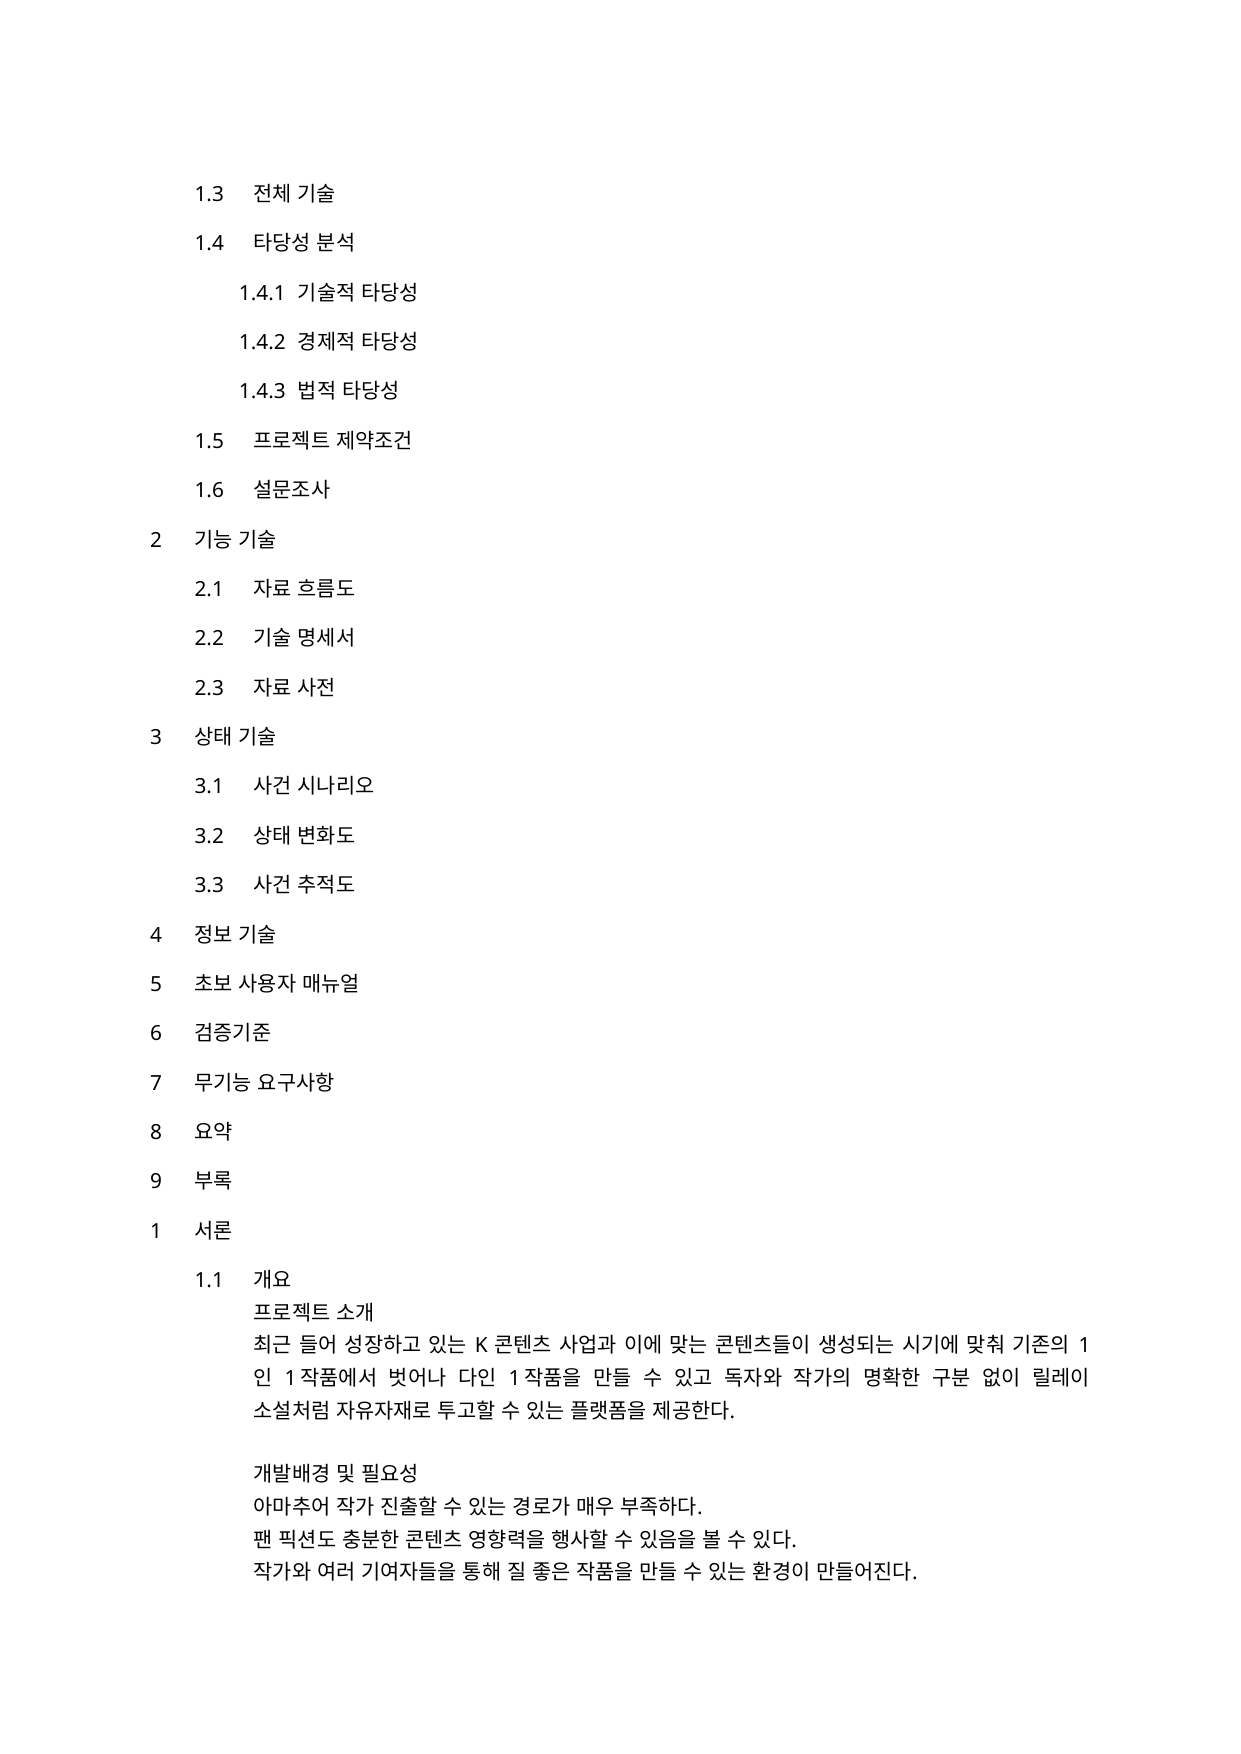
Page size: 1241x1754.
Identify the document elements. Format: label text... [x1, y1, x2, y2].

list 경제적 타당성 [239, 325, 1090, 356]
list 자료 사전 [194, 671, 1090, 701]
list 무기능 요구사항 [150, 1066, 1090, 1096]
list 기능 기술 [150, 523, 1090, 553]
list 기술 명세서 [194, 622, 1090, 652]
list 기술적 타당성 [239, 276, 1090, 306]
list 초보 사용자 매뉴얼 [150, 967, 1090, 997]
list 설문조사 [194, 473, 1090, 504]
list 프로젝트 제약조건 [194, 424, 1090, 454]
list 자료 흐름도 [194, 572, 1090, 602]
list 법적 타당성 [239, 375, 1090, 405]
list 상태 변화도 [194, 819, 1090, 849]
list 부록 [150, 1165, 1090, 1195]
list 요약 [150, 1115, 1090, 1146]
list 상태 기술 [150, 720, 1090, 751]
list 타당성 분석 [194, 227, 1090, 257]
list 서론 [150, 1214, 1090, 1244]
list 정보 기술 [150, 918, 1090, 948]
list 전체 기술 [194, 177, 1090, 207]
list 사건 추적도 [194, 868, 1090, 899]
list 사건 시나리오 [194, 770, 1090, 800]
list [194, 1263, 1090, 1586]
list 검증기준 [150, 1017, 1090, 1047]
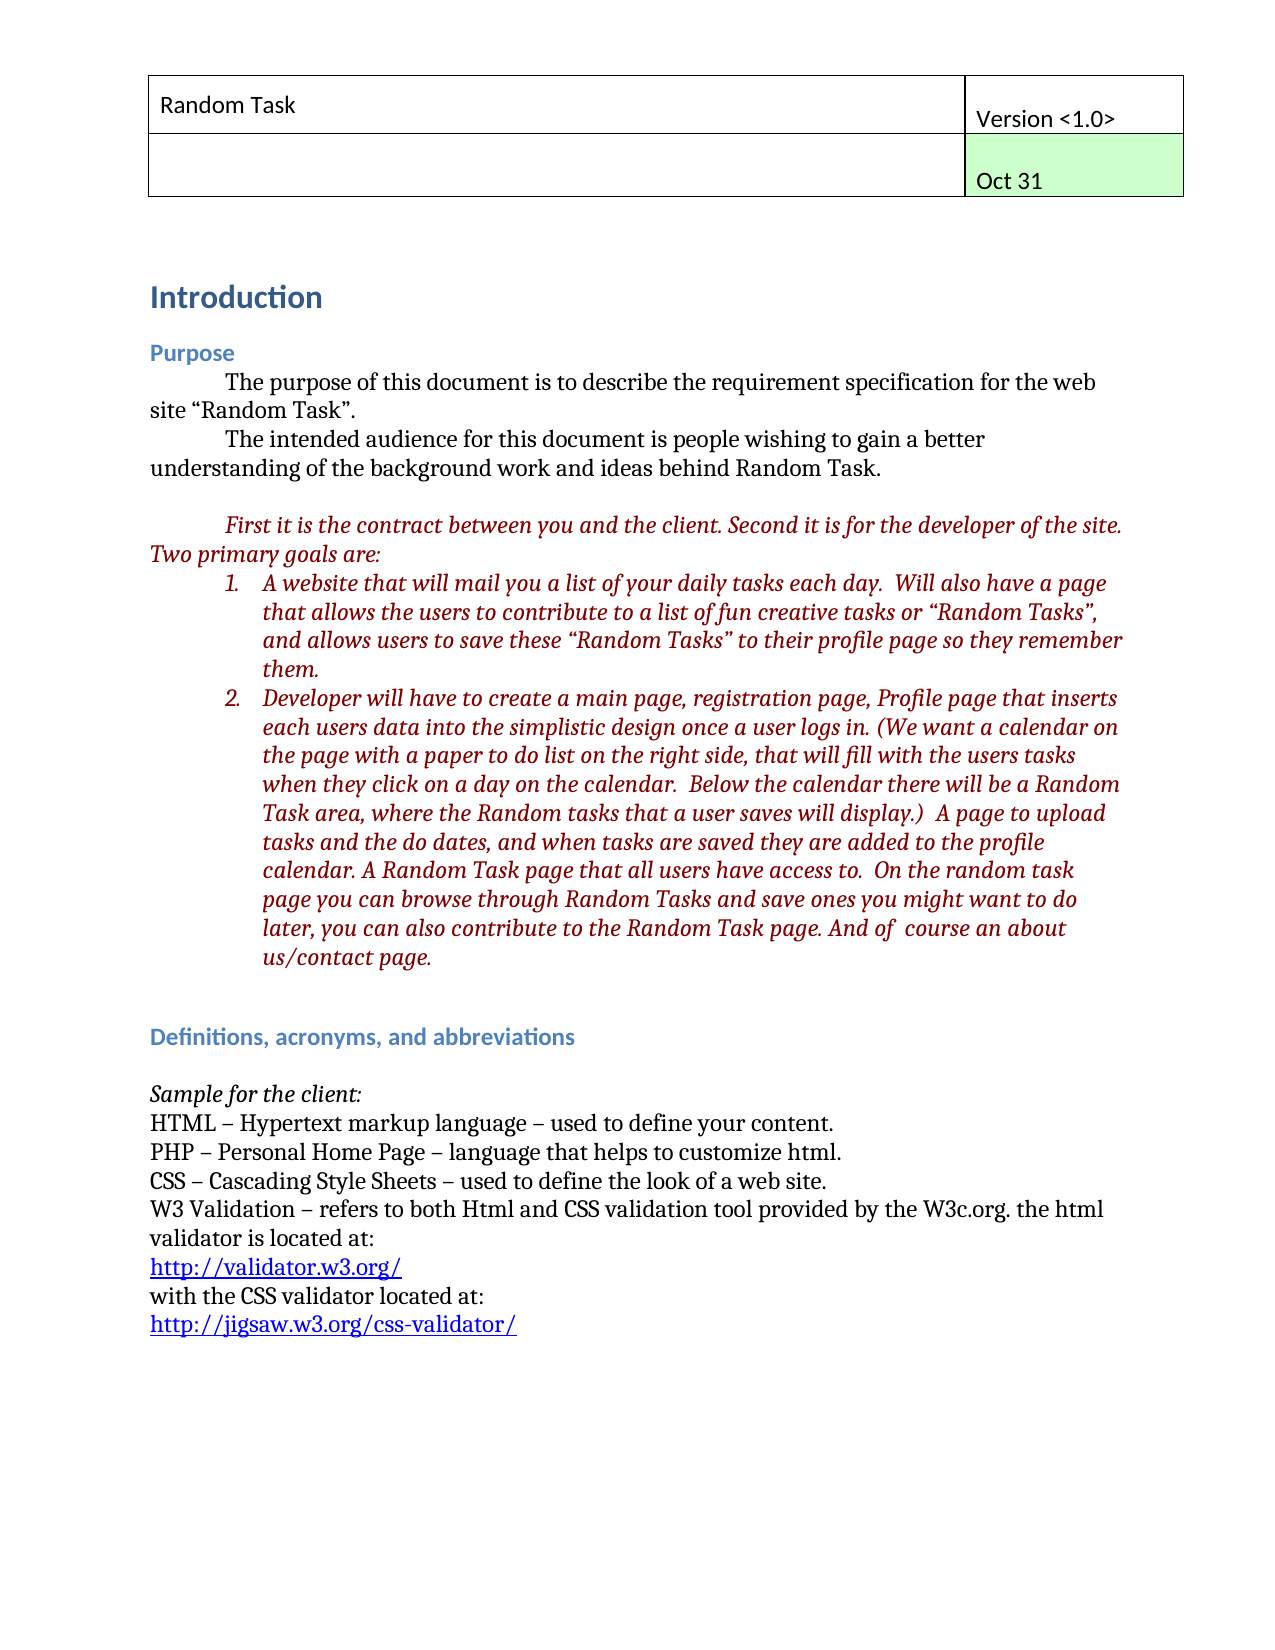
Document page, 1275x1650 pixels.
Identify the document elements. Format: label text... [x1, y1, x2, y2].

text W3 Validation – refers to both Html and CSS validation tool provided by the W3c.org. the html validator is located at: [150, 1195, 1125, 1253]
list Developer will have to create a main page, registration page, Profile page that inserts each users data into the simplistic design once a user logs in. (We want a calendar on the page with a paper to do list on the right side, that will fill with the users tasks when they click on a day on the calendar. Below the calendar there will be a Random Task area, where the Random tasks that a user saves will display.) A page to upload tasks and the do dates, and when tasks are saved they are added to the profile calendar. A Random Task page that all users have access to. On the random task page you can browse through Random Tasks and save ones you might want to do later, you can also contribute to the Random Task page. And of course an about us/contact page. [225, 684, 1125, 971]
text The purpose of this document is to describe the requirement specification for the web site “Random Task”. [150, 368, 1125, 425]
subtitle Introduction [150, 276, 1125, 316]
text CSS – Cascading Style Sheets – used to define the look of a web site. [150, 1167, 1125, 1195]
text Sample for the client: [150, 1080, 1125, 1109]
text http://jigsaw.w3.org/css-validator/ [150, 1310, 1125, 1339]
text First it is the contract between you and the client. Second it is for the developer of the site. Two primary goals are: [150, 511, 1125, 569]
text HTML – Hypertext markup language – used to define your content. [150, 1109, 1125, 1138]
subtitle Definitions, acronyms, and abbreviations [150, 1021, 1125, 1052]
text with the CSS validator located at: [150, 1282, 1125, 1310]
list A website that will mail you a list of your daily tasks each day. Will also have a page that allows the users to contribute to a list of fun creative tasks or “Random Tasks”, and allows users to save these “Random Tasks” to their profile page so they remember them. [225, 569, 1125, 684]
text The intended audience for this document is people wishing to gain a better understanding of the background work and ideas behind Random Task. [150, 425, 1125, 483]
text http://validator.w3.org/ [150, 1253, 1125, 1282]
text PHP – Personal Home Page – language that helps to customize html. [150, 1138, 1125, 1167]
subtitle Purpose [150, 337, 1125, 368]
■ ■ ■
* [WHAT IS REQUIRED]:
Go to the line above holding "list [194, 1263, 1090, 1586]", then copy exactly each line down to and including the one holding "Document page, 1275x1650 pixels.", leaving pictures out.

* [PROBLEM SOLUTION]:
list [194, 1263, 1090, 1586]
list 검증기준 [150, 1017, 1090, 1047]
Document page, 1275x1650 pixels.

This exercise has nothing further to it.